As an aside, I'm curious to know why you re-order the data for binomial observations within the handle_glmod function, here:

  # Reorder y, X, Z if bernoulli (zeros first)
  if (is.binomial(family$family) && all(y %in% 0:1)) {      
    ord    <- order(y)
    y      <- y     [ord]
    trials <- trials[ord]
    xtemp  <- xtemp [ord, , drop = FALSE]  
    Ztlist <- lapply(Ztlist, function(x) x[, ord, drop = FALSE]) 
    flist  <- lapply(flist,  function(x) x[ord]) 
    N01    <- sapply(0:1,    function(x) sum(y == x))
  } else {
    ord    <- NULL
    N01    <- rep(0L, 2)  # dud entry if not bernoulli
  }
sambrilleman commented 7 years ago

I think the commit referenced above should resolve most of these issues.

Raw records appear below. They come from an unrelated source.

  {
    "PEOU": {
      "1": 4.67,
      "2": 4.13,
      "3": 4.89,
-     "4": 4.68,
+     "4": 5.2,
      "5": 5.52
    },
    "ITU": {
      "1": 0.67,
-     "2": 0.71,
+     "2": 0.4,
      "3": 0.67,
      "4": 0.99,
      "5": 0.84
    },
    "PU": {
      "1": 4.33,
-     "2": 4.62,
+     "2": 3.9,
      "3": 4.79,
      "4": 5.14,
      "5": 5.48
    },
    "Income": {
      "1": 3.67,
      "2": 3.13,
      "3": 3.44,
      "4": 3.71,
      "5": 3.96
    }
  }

As well as the change made here.

The reason for reordering the bernoulli observations is so that I can follow Ben and Jonah's approach for incrementing the target in bernoulli models -- see their approach here. From memory, they create completely separate data blocks (i.e. design matrices, etc) for observations corresponding to 0's and 1's. I basically tried to copy that idea, but it's a little messier in the stan_jm case though because bernoulli outcomes might be combined with gaussian or other outcomes, so I can't just pass two separate data blocks (one for 0's and one for 1's) -- since jm.stan relies on one big block diagonal design matrix for all longitudinal submodels. So, instead of providing separate data blocks for the 0's and 1's I just sort the observations based on 0's and 1's and then use some indexing to identify which rows of eta to use when incrementing the target later on in Stan, as seen here and here. This may be kinda clunky? I dunno.